I was asking the expert on that one. I have heard police in the Sweeney talking about a peter-man as if he is a safe-cracker. If that is correct cafe will be pronounced cafe to rhyme with safe.
Sherwood
Joined 30-03-2005
Posted on Wednesday, 04 July, 2007 - 09:21 pm:   

Here's another one that does not rhyme either.
Tommy Trinder - window.
Don't blame me.
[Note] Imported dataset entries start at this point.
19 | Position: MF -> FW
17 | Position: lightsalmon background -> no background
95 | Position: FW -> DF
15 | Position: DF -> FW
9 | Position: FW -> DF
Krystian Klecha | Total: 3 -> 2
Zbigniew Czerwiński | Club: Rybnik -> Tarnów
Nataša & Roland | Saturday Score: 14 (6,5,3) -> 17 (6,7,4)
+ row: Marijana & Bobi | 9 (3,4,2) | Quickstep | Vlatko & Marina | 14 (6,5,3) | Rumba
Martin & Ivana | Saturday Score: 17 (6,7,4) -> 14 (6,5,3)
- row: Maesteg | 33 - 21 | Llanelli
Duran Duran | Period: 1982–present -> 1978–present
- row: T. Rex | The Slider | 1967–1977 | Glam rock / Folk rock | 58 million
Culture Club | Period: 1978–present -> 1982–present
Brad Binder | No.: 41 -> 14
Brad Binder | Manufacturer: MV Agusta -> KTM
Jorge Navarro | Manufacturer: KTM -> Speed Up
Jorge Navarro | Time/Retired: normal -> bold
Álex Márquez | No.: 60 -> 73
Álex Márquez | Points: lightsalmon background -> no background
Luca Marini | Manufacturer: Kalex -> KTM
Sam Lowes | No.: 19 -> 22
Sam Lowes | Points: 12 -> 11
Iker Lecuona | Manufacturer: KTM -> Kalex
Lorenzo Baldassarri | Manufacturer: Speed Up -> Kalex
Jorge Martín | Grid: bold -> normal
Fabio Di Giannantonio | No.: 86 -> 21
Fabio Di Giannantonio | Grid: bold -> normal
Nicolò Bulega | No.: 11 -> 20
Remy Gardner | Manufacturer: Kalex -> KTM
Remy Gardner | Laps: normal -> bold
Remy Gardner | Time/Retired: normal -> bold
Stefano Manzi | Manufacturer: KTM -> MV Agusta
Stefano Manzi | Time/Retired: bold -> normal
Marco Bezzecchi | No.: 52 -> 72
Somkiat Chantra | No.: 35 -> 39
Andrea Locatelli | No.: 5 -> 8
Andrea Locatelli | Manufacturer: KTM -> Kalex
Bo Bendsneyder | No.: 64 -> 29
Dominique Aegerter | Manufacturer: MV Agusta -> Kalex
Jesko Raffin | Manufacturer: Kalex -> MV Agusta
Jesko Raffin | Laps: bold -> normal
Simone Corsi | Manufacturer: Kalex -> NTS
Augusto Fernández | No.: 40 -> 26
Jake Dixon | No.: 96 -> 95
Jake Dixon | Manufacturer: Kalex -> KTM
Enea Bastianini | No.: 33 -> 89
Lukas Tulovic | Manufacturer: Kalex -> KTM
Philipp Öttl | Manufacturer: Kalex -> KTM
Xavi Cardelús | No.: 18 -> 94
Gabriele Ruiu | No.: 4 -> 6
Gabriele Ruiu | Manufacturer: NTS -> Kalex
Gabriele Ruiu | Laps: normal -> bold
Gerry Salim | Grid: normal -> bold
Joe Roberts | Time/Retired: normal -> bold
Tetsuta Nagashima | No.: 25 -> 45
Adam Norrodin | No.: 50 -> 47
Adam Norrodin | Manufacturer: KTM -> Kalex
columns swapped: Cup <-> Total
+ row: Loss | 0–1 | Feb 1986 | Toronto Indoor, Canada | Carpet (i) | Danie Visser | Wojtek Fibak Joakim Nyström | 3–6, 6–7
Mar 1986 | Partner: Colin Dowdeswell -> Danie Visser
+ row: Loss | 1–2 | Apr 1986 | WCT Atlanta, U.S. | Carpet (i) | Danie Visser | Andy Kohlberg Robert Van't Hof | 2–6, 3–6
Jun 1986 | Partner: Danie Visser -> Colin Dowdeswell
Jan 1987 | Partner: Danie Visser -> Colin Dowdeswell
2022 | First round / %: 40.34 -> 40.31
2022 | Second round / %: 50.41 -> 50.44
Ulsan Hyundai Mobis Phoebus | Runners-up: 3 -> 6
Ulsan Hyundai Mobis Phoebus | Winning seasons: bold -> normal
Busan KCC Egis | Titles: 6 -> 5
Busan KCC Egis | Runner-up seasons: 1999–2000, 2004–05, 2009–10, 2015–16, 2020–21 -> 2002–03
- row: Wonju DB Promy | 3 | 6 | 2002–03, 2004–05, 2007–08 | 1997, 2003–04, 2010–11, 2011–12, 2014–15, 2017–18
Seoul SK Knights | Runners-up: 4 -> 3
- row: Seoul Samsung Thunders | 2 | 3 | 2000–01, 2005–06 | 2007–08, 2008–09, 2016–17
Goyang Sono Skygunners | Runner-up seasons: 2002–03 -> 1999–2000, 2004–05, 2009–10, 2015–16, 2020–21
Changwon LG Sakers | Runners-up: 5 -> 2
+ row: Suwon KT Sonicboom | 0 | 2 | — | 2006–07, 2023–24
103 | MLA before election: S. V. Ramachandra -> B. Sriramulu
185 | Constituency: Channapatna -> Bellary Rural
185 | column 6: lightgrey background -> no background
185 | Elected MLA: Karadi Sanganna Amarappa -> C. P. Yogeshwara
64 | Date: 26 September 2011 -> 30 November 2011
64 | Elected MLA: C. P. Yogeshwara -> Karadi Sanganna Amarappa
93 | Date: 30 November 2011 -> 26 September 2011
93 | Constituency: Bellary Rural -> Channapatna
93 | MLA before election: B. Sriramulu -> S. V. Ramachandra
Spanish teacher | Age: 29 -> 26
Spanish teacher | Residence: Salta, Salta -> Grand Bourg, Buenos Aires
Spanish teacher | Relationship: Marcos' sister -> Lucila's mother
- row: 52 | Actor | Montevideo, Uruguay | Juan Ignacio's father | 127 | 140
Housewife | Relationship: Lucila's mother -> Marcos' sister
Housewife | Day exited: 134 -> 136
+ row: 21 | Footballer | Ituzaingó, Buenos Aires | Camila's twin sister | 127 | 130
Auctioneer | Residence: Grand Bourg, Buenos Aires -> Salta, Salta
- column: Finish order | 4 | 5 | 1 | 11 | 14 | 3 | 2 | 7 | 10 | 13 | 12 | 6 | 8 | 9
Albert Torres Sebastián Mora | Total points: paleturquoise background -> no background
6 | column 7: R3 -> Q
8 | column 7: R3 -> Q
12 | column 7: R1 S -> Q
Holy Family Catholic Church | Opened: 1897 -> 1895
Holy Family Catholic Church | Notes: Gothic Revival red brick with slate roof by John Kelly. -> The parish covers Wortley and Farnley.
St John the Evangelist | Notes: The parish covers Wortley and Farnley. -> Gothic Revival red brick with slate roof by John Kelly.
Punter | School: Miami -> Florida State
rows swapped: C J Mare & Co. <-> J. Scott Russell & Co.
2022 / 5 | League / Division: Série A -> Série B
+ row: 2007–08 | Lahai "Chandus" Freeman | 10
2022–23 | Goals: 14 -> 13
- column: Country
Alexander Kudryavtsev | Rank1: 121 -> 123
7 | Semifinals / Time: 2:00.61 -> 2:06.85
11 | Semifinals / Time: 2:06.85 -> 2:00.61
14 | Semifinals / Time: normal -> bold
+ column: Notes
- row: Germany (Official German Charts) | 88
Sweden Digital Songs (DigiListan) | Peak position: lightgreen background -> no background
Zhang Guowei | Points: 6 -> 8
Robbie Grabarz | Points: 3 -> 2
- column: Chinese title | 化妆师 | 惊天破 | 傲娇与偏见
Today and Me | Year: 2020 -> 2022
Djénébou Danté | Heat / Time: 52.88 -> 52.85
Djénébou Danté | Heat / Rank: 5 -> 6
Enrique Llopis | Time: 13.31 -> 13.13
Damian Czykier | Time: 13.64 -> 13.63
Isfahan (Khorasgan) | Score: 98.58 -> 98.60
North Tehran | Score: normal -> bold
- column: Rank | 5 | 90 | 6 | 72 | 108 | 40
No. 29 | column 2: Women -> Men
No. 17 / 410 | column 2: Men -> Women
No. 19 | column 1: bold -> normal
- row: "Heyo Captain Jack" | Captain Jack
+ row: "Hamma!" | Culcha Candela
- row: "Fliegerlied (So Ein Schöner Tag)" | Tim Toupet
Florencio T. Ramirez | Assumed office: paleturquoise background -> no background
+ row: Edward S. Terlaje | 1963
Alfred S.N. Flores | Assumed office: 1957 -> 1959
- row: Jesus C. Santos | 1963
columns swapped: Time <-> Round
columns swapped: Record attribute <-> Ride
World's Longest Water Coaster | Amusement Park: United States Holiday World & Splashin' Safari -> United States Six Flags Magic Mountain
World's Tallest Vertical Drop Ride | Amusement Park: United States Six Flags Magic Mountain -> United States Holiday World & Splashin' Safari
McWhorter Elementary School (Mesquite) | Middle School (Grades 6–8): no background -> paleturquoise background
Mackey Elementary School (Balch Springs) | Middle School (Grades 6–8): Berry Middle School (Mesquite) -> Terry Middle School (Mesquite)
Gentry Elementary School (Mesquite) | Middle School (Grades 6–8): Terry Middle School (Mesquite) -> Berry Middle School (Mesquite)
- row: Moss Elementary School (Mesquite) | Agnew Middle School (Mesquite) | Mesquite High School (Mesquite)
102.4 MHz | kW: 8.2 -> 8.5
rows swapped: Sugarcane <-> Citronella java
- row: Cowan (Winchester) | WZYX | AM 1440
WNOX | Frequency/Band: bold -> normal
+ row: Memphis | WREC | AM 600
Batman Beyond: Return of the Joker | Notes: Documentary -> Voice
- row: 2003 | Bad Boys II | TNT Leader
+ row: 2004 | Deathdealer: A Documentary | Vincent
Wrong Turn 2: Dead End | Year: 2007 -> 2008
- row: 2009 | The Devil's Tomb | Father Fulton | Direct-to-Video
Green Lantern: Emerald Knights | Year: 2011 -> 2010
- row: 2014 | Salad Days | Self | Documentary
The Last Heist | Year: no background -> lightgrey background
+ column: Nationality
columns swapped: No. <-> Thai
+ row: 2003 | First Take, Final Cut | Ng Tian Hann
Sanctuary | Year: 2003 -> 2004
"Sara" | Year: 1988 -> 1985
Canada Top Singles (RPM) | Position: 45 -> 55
Blame the people who made them up.
Sherwood
Joined 30-03-2005
Posted on Wednesday, 04 July, 2007 - 09:39 pm:   

Duke of Kent - rent
Porkie pies - lies
Ana
Joined 30-01-2007
Posted on Wednesday, 04 July, 2007 - 10:27 pm:   

Tommy Trinder rhymes with Winder as in Sarf London Speak 'in it?
Johnc
Joined 09-01-2007
Posted on Thursday, 05 July, 2007 - 06:59 am:   

Potato's (tayters) in the mould - cold
George Raft - draught


And sadly, to bring the tone of the thred down a notch or two, a few relating to bodily functions

Pony and Trap
Ertha Kitt
Jimmy Riddle
Beau Nash
Pvp
Joined 17-03-2005
Posted on Thursday, 05 July, 2007 - 08:16 am:   

My fav, Barnet fair - hair.
Bigjulie
Joined 09-04-2005
Posted on Thursday, 05 July, 2007 - 11:49 am:   

He's walking funny because of his Chalfonts...
Johnc
Joined 09-01-2007
Posted on Thursday, 05 July, 2007 - 11:56 am:   

A topical one considering todays obituary

George Melly - belly
Sherwood
Joined 30-03-2005
Posted on Thursday, 05 July, 2007 - 12:10 pm:   

Aristotle - bottle
Sherwood
Joined 30-03-2005
Posted on Thursday, 05 July, 2007 - 12:15 pm:   

Bread and honey - money
Brown bread - dead
Bigjulie
Joined 09-04-2005
Posted on Thursday, 05 July, 2007 - 12:37 pm:   

Harry Lime - time
Harry Nash - cash
Harry Dash - flash (lairy)
Harry Monk - can't remember that one...
Haylands
Joined 29-09-2006
Posted on Thursday, 05 July, 2007 - 02:09 pm:   

funk
Pvp
Joined 17-03-2005
Posted on Thursday, 05 July, 2007 - 04:36 pm:   

Slap dash - cash
Baggydave
Joined 19-05-2004
Posted on Thursday, 05 July, 2007 - 05:20 pm:   

Don't be such a Berk.
And can you blow a raspberry

(Both genuine, but wont translate).

Also do it in Glasgow I believe
Baggydave
Joined 19-05-2004
Posted on Thursday, 05 July, 2007 - 06:44 pm:   

Another one is 'Souness'; this could be applied to Toffee Jim
Toffeejim
Joined 27-11-2004
Posted on Saturday, 07 July, 2007 - 08:47 am:   

Thanks Baggy, aren't you a merry old soul!
Baggydave
Joined 19-05-2004
Posted on Saturday, 07 July, 2007 - 04:13 pm:   

I thought you were 'brown bread', nice to hear from you even if you are a bit of a clever 'three card trick'
Ooperlooper
Joined 28-06-2006
Posted on Saturday, 07 July, 2007 - 11:36 pm:   

When are mens' tits coming back into fashion then? A man's not proper dressed without a nice tit, if you ask me, gov'nor.